[Opening Information shown section]

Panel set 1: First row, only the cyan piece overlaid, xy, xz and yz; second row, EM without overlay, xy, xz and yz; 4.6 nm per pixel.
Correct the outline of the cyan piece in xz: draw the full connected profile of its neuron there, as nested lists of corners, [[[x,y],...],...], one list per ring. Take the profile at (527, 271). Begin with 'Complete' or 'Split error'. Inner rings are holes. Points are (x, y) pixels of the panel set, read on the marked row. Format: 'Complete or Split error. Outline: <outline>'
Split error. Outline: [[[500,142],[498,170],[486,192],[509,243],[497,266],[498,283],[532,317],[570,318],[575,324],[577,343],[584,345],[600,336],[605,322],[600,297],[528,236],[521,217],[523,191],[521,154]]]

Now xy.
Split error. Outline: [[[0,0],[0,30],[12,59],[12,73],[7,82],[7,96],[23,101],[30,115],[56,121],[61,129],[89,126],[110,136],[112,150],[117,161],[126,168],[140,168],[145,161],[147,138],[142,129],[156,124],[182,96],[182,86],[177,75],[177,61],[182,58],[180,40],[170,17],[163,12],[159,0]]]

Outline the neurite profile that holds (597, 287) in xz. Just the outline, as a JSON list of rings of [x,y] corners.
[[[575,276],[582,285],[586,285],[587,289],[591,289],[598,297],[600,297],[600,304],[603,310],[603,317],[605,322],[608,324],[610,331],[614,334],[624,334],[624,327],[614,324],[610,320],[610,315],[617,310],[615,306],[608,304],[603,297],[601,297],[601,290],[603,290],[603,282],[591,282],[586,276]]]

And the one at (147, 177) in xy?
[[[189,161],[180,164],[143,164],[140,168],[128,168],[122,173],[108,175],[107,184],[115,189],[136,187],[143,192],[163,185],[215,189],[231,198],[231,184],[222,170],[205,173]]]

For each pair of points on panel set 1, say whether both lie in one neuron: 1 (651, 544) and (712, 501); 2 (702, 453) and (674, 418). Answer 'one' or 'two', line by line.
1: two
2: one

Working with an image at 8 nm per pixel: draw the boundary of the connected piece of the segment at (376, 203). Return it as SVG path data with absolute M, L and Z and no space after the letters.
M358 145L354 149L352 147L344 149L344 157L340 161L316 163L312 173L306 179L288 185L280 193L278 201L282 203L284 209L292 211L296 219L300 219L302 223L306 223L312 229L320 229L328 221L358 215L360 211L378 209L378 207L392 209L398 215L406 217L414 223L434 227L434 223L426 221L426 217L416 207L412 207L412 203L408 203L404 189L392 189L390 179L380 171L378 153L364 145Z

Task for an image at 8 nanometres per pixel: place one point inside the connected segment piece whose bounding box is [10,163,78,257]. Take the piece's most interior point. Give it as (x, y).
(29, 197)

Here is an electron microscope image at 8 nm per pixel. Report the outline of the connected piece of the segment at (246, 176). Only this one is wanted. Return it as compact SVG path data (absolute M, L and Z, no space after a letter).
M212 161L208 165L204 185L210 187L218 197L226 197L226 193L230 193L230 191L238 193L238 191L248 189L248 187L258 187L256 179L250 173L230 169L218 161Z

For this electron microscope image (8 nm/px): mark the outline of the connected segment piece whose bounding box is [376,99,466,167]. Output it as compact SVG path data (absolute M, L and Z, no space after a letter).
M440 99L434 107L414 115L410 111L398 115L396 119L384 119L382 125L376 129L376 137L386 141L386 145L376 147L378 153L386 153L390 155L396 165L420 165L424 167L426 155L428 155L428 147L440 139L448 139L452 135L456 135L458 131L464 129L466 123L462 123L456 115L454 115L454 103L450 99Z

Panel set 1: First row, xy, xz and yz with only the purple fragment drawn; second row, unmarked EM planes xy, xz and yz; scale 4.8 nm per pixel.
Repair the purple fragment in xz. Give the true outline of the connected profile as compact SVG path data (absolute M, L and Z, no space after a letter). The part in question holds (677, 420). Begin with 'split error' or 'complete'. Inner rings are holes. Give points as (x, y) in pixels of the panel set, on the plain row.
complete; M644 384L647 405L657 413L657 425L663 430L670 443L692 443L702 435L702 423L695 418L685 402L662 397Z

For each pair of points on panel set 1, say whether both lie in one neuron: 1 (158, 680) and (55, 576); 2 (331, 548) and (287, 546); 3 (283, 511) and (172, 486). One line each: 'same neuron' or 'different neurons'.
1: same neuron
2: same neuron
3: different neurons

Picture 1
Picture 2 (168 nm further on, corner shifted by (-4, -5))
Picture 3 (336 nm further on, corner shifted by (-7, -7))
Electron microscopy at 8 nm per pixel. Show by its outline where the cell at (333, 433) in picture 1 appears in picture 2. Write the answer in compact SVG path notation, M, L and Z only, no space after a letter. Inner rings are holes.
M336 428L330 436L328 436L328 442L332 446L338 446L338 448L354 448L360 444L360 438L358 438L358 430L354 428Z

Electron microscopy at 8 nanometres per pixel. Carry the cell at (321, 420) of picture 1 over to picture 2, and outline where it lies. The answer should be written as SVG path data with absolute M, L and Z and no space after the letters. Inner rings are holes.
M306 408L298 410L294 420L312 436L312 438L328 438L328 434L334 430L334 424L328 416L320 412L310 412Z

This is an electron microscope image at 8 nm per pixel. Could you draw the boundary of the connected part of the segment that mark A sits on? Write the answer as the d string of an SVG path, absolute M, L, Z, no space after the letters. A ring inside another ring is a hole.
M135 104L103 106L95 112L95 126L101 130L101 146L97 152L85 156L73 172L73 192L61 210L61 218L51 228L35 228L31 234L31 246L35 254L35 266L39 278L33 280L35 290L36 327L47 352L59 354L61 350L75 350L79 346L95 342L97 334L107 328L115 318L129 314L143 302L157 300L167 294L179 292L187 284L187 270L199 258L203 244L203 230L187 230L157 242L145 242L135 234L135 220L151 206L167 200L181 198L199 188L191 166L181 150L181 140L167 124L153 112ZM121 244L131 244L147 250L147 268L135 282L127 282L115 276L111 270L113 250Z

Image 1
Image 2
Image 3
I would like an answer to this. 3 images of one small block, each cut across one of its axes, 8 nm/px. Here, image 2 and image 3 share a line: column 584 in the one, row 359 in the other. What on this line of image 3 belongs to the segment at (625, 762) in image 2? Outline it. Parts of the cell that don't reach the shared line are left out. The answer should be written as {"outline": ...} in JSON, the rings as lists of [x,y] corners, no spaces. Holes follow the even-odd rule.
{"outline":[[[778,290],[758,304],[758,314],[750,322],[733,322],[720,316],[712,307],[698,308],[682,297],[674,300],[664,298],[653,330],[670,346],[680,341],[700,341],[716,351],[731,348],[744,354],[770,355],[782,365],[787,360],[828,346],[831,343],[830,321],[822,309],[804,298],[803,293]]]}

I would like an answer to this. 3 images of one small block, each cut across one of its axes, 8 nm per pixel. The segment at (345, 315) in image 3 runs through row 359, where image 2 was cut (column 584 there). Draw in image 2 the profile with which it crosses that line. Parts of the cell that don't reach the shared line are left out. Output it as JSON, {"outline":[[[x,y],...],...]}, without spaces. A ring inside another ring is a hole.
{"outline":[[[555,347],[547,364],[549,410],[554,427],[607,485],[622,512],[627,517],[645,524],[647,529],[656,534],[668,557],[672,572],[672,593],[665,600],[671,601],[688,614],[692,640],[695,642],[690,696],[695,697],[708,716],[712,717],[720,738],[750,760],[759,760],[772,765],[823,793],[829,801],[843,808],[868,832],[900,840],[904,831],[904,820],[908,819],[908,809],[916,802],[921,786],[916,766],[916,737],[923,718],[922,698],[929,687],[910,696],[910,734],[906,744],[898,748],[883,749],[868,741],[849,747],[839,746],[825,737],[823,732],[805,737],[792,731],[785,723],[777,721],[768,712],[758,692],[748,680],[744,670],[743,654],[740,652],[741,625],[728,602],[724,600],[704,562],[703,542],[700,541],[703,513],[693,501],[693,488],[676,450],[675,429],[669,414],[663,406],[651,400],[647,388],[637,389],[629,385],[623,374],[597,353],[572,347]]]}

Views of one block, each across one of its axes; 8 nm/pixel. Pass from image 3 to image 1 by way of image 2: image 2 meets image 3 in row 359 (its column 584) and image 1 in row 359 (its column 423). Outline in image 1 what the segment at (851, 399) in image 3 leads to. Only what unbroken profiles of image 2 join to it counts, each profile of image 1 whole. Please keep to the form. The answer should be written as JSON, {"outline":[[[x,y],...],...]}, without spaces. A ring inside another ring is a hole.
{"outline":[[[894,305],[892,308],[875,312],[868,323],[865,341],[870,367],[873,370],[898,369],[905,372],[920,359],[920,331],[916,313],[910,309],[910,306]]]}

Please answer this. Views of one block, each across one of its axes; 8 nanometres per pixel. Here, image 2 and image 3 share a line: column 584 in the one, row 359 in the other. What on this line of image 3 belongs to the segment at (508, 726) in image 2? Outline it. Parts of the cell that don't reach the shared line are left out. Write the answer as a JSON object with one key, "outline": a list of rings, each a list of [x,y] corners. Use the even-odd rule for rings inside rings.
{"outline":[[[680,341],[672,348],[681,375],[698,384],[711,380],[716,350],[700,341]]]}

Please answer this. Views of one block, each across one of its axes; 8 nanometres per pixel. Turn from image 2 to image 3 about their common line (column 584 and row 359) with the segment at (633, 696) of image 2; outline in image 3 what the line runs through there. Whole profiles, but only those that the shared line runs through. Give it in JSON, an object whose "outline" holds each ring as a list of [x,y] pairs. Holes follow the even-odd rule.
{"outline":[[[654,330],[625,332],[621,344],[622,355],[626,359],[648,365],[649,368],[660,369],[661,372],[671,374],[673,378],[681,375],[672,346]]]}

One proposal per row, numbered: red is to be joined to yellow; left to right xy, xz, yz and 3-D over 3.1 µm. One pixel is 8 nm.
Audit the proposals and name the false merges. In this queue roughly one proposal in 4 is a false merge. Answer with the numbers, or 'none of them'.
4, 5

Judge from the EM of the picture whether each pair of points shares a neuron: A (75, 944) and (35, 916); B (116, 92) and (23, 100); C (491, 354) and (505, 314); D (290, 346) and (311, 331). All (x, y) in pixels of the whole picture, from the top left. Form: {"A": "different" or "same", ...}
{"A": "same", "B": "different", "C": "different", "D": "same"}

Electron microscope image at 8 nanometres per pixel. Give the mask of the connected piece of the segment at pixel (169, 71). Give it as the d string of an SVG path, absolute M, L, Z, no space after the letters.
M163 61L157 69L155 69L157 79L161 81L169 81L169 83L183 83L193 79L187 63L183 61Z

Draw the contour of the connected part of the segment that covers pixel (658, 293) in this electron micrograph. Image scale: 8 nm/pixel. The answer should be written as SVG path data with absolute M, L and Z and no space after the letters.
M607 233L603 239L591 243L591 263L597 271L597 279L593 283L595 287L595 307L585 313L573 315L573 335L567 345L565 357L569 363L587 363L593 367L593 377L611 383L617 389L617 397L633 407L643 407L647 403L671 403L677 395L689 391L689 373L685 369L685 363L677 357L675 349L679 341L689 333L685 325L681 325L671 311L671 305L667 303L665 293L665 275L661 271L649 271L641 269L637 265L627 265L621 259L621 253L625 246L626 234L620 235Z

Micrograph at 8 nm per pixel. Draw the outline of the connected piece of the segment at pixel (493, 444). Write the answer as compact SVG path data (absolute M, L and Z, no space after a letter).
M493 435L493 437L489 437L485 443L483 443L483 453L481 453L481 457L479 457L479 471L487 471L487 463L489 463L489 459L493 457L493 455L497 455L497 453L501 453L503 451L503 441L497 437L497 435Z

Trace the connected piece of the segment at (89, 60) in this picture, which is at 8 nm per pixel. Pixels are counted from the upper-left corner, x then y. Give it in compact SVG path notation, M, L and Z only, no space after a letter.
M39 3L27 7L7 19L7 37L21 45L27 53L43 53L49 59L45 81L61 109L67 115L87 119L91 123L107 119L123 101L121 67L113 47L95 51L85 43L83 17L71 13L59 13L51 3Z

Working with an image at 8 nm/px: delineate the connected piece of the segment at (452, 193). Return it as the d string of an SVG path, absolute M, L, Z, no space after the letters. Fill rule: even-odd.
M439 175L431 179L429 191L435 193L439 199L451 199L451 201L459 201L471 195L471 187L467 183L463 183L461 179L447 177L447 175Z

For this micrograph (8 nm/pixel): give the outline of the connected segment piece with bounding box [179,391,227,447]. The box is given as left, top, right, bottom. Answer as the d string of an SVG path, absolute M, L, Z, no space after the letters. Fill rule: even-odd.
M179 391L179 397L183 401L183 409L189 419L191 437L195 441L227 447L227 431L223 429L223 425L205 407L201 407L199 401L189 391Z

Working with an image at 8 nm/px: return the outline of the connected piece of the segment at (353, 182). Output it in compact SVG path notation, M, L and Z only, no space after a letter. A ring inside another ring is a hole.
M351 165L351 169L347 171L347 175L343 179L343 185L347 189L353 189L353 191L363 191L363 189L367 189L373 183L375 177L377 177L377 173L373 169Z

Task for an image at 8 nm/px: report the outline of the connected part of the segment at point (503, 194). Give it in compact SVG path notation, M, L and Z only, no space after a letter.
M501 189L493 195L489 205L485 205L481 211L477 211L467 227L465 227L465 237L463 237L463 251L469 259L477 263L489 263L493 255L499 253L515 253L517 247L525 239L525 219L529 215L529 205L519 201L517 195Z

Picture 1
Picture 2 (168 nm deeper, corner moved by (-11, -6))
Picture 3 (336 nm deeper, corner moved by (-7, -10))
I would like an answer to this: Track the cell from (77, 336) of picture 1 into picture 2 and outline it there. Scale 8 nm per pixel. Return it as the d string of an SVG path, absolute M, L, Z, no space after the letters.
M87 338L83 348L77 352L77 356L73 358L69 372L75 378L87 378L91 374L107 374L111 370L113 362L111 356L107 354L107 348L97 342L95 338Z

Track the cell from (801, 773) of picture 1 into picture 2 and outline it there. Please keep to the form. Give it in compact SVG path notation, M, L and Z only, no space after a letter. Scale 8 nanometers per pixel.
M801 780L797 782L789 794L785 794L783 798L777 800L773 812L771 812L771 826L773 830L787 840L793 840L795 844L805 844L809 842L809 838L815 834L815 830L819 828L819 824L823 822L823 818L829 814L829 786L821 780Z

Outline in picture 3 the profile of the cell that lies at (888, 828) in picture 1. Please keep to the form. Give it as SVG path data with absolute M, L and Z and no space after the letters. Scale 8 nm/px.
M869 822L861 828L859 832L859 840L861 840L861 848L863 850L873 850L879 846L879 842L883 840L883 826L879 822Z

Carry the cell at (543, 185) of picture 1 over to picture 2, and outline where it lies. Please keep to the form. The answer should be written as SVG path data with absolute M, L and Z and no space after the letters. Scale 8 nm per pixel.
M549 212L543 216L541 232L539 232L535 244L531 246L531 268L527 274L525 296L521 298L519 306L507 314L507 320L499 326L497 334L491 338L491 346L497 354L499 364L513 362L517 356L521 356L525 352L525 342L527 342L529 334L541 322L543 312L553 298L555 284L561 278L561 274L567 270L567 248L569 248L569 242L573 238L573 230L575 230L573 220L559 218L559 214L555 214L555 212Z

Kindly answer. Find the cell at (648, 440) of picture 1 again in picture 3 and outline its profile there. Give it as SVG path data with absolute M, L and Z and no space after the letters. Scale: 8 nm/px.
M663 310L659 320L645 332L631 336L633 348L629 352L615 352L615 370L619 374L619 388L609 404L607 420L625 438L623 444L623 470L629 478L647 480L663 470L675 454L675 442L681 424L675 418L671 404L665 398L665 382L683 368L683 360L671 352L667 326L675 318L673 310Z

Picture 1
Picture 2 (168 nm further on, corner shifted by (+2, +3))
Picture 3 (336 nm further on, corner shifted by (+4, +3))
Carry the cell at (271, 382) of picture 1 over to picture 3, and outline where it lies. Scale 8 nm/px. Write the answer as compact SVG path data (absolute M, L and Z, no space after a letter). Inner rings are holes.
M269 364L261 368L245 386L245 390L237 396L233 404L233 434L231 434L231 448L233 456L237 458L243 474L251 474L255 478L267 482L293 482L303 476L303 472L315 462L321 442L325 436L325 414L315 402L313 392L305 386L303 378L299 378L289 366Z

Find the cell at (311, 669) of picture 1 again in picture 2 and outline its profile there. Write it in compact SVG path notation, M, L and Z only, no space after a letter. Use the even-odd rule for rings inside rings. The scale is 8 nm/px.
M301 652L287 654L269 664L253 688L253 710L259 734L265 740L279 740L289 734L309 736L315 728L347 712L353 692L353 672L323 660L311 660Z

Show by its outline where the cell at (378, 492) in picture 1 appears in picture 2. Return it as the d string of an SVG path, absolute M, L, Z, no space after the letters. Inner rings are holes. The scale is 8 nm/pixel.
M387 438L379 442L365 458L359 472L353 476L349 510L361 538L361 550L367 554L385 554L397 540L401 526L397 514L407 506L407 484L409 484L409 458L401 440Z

[Closing Information shown section]

Exercise brief: Note each line of the material holding "further" and copy it out.

Completed exercise:
Picture 2 (168 nm further on, corner shifted by (-4, -5))
Picture 3 (336 nm further on, corner shifted by (-7, -7))
Picture 2 (168 nm further on, corner shifted by (+2, +3))
Picture 3 (336 nm further on, corner shifted by (+4, +3))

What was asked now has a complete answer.